Local Traffic Counts Down While Cyclist and Pedestrian Volumes Soar

The Greater Buffalo Niagara Regional Transportation Council recently presented local traffic data from our transportation system during the COVID-19 pandemic. 

While their focus is motorized traffic on local interstates and expressways, the data also included a small sample of bicycle and pedestrian counts from Tonawanda, NY. 

Based on recently-installed Miovision cameras in Tonawanda, NY, since early March, biking has increased 3000%, and pedestrian activity has increased more than 500% (the calculation did include a seasonal effect and used data from January to February to establish a baseline). Further, the cameras continue to capture high levels of pedestrian and bicycle activity despite vehicular traffic beginning to return to pre-pandemic levels. 

Additionally, interstate and expressway data from March 2 to May 1, 2020, shows, in comparison to the same period in 2018 and 2019: 

  • Traffic congestion dropped 95%
  • Crashes dropped 45%
  • Speeds increased by 3.7%
  • Commute times reduced by 13.4%

Data are in line with national trends: at the peak of lockdowns (early to mid-April), passenger vehicle volumes in the United States and Europe fell by about half, resulting in stark decreases in greenhouse gas emissions and air pollution. 
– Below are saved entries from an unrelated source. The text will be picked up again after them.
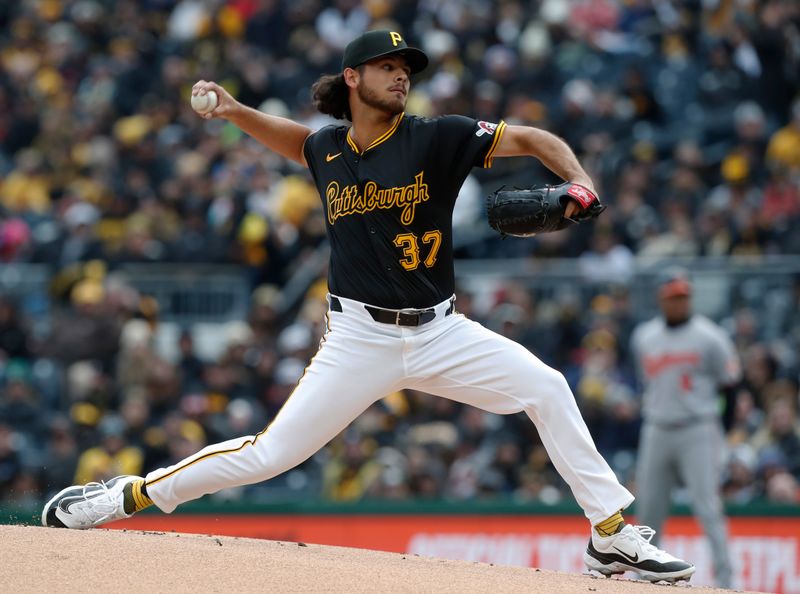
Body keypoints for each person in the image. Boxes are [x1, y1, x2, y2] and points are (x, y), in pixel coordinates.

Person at [42, 30, 694, 583]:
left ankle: (609, 533)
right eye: (388, 68)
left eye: (406, 69)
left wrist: (579, 181)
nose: (401, 77)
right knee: (270, 456)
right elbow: (296, 142)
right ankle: (123, 496)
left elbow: (534, 138)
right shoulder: (327, 150)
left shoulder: (437, 138)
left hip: (442, 332)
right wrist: (236, 111)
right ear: (353, 78)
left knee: (547, 387)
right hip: (359, 340)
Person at [631, 269, 741, 587]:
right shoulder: (644, 337)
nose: (678, 303)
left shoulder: (711, 336)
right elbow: (647, 383)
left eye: (683, 297)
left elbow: (730, 386)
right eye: (672, 298)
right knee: (649, 508)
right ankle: (644, 574)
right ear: (661, 300)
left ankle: (726, 580)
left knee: (708, 507)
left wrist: (723, 429)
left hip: (698, 428)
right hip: (657, 427)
While it’s thrilling to see increases in biking and decreases in motor vehicle traffic, we wonder what the post-pandemic effects wil be. What lessons will we learn from the sharp decreases in passenger vehicles and subsequent improvements in air quality and decreases in greenhouse gas emissions (more than a third of GHGs in New York state come from transportation)? Is it possible to continue to be less reliant on our motor vehicles? Will the biking boom last?